Abkhazian separatism has disrupted Georgian territorial legitimacy and limits Georgian Black Sea and heavy land trade. Annexation of small areas across Georgia and other former Soviet republics’ (including Transnistria in Moldova) allow Putin to block a NATO-led “Euro-Atlantic integration.” Continuing Russian financial and military investment of Abkhaz statehood suggests that the region’s frozen conflicts are here to stay.


Photo: Reuters
Photo: Reuters

Chinese authorities will unveil trade figures for July. The country is expected to have exported $46 billion more than it imported—the second highest figure of 2017. Because China’s economy is highly dependent on exports, trade data has a significant impact on forward-looking growth forecasts, as well as local stock prices. If the July figures miss expectations, expect both these areas to suffer.

The Peruvian government has invited a host of regional countries to discuss the ongoing crisis in Venezuela. Representatives from Argentina, Brazil, Canada and Mexico—among others—are expected to attend. Most Latin American countries have turned on embattled President Maduro in recent months, although socialist leaning governments in Cuba, Bolivia and Ecuador continue to lend their support to Caracas.

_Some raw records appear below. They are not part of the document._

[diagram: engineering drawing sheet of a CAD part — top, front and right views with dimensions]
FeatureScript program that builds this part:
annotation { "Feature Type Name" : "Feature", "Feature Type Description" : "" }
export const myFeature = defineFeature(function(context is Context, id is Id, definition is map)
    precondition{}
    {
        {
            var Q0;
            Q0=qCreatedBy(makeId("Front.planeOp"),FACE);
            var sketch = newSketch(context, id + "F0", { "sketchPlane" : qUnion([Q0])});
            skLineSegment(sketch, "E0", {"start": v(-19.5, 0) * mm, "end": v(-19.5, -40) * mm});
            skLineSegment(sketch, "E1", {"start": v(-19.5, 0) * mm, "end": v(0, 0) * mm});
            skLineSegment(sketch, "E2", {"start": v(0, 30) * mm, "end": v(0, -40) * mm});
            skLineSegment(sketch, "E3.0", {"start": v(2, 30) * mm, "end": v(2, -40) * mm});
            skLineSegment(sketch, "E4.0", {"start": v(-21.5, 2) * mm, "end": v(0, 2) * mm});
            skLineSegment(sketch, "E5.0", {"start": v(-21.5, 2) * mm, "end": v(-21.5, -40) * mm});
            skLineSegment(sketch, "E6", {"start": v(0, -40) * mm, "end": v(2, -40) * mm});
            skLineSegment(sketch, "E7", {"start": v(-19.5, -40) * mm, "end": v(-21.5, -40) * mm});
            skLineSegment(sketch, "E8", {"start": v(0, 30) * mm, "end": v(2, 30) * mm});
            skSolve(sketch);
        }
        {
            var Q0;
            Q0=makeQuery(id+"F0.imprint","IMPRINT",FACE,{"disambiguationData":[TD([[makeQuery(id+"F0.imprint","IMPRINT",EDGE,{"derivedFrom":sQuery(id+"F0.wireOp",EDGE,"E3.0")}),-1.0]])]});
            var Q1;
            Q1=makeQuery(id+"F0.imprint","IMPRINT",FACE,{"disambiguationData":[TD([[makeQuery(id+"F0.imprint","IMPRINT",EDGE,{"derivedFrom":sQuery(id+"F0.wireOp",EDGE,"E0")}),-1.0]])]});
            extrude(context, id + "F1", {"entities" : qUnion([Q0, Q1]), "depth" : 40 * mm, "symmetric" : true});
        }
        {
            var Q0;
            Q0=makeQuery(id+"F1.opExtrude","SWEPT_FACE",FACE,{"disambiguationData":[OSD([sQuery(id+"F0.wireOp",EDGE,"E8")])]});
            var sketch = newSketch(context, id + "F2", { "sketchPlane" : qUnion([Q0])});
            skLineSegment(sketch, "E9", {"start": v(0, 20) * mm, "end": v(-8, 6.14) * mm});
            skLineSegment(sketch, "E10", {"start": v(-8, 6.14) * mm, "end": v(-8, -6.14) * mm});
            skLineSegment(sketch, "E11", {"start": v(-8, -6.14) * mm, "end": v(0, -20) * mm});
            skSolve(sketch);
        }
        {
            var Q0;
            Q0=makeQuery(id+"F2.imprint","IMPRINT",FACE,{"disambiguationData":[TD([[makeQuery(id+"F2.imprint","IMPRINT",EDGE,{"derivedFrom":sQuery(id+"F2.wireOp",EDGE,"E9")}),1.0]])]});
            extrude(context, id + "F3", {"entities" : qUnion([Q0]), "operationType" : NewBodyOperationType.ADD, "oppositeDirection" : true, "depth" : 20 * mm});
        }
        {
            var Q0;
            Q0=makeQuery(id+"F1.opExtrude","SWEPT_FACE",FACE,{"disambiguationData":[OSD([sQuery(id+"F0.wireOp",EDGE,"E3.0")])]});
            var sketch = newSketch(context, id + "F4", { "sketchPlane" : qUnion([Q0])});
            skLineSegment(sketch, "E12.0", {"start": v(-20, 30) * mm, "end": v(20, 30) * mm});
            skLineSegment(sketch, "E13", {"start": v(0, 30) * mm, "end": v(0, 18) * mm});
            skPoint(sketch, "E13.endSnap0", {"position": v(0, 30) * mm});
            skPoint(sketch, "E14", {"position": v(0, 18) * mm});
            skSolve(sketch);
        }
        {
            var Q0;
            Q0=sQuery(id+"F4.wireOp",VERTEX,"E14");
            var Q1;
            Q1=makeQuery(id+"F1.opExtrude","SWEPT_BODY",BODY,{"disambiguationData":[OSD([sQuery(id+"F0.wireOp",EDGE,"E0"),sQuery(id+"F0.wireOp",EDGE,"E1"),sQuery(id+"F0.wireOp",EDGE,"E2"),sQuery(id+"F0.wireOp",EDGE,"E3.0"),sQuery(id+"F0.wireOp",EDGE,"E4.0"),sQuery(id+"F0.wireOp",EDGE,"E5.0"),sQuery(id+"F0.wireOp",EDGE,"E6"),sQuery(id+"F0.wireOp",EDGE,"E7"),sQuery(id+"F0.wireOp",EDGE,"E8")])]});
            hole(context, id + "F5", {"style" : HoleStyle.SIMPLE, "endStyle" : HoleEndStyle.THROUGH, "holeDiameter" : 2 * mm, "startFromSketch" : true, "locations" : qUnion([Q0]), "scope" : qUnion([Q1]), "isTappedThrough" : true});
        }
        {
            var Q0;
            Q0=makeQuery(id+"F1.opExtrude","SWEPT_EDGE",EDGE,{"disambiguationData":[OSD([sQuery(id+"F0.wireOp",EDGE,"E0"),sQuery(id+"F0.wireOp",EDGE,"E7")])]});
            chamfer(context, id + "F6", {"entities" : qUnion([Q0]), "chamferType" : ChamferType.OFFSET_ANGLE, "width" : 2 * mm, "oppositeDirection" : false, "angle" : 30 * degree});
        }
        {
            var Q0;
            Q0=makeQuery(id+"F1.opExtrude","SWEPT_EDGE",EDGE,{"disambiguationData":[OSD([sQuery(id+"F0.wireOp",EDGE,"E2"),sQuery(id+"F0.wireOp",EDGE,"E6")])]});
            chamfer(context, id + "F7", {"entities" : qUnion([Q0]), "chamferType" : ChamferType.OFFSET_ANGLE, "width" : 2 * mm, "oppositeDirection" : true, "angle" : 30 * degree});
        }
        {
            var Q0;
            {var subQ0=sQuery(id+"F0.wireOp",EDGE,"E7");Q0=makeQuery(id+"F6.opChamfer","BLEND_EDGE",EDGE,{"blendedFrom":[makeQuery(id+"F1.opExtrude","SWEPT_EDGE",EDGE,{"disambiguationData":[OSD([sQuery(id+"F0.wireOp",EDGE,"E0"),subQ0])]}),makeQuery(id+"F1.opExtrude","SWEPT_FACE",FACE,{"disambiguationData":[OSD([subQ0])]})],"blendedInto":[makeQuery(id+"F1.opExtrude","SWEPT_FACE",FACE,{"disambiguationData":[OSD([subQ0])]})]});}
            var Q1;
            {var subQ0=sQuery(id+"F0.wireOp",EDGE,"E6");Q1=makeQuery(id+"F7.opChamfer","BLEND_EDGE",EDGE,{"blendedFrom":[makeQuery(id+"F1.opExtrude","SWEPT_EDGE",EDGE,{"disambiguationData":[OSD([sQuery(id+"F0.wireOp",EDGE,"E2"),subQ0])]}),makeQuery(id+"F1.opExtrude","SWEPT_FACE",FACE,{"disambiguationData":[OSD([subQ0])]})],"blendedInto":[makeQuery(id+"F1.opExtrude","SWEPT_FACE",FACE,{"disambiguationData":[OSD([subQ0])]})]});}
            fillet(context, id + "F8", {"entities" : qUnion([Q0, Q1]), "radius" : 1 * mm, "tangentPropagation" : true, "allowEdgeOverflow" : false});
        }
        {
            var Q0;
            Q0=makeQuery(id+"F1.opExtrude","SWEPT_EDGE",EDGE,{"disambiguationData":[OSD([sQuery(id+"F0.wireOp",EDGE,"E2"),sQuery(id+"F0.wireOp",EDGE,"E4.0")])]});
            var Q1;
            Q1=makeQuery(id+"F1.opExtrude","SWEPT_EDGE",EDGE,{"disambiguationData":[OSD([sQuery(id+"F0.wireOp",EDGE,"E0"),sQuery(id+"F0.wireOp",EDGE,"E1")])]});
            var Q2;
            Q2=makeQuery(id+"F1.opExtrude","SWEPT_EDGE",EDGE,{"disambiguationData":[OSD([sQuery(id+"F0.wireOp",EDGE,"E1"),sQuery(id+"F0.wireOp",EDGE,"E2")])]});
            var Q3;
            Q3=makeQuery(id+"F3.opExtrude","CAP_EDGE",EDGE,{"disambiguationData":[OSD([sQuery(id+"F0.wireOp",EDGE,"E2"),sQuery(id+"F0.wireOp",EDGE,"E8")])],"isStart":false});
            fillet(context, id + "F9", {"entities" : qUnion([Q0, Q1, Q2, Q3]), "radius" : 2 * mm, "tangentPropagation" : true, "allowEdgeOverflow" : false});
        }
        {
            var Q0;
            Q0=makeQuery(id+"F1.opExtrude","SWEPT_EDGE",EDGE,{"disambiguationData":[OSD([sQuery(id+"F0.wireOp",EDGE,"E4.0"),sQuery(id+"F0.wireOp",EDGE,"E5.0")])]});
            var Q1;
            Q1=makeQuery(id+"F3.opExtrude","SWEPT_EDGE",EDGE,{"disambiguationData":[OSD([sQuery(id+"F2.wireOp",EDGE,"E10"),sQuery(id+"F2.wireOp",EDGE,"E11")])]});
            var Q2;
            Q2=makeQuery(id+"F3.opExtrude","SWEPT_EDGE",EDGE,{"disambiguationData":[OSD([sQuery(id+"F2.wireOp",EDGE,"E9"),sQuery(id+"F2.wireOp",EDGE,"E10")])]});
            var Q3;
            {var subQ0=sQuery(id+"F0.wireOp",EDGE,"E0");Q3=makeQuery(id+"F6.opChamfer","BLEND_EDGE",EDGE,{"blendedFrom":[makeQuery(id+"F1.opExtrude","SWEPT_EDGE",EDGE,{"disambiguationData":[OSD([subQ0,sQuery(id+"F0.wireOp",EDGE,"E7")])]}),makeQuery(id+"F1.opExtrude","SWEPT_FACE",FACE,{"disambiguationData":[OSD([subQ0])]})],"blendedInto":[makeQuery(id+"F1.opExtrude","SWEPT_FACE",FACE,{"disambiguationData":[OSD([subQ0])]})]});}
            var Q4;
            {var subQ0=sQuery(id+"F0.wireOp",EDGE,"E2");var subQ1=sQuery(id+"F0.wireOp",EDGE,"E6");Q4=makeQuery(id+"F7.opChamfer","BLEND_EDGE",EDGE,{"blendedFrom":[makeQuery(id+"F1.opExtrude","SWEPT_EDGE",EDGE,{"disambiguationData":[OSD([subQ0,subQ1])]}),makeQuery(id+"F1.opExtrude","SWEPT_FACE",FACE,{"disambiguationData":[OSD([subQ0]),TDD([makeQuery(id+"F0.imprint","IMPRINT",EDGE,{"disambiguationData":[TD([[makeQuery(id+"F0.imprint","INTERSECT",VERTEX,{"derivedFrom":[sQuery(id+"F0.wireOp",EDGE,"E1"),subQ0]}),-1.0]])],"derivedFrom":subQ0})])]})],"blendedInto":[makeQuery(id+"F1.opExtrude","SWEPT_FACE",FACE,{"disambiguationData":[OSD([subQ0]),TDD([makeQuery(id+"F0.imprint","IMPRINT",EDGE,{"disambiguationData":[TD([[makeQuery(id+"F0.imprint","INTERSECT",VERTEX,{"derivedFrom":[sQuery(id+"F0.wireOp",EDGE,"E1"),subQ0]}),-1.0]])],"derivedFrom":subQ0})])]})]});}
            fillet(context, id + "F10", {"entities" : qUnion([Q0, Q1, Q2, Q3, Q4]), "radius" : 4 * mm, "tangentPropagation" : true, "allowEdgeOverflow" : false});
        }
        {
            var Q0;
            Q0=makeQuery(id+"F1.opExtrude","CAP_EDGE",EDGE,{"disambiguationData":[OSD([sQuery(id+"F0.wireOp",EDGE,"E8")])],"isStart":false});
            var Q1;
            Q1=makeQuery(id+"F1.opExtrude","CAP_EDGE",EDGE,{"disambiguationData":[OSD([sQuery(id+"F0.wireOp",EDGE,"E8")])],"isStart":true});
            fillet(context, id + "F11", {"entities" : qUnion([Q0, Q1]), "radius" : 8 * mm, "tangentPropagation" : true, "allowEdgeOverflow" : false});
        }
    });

US Secretary of State Rex Tillerson will arrive in Bangkok—the most senior American official to visit the country since the military took power in 2014. Bangkok has come under pressure to reduce its trade surplus with the US, which, at $19 billion, puts Thailand on Donald Trump’s list of countries to be investigated over supposed currency manipulation. While Barack Obama was critical of Thailand’s democratic regression post-2014, ties are expected to improve under Trump, who’s less concerned about human rights violations.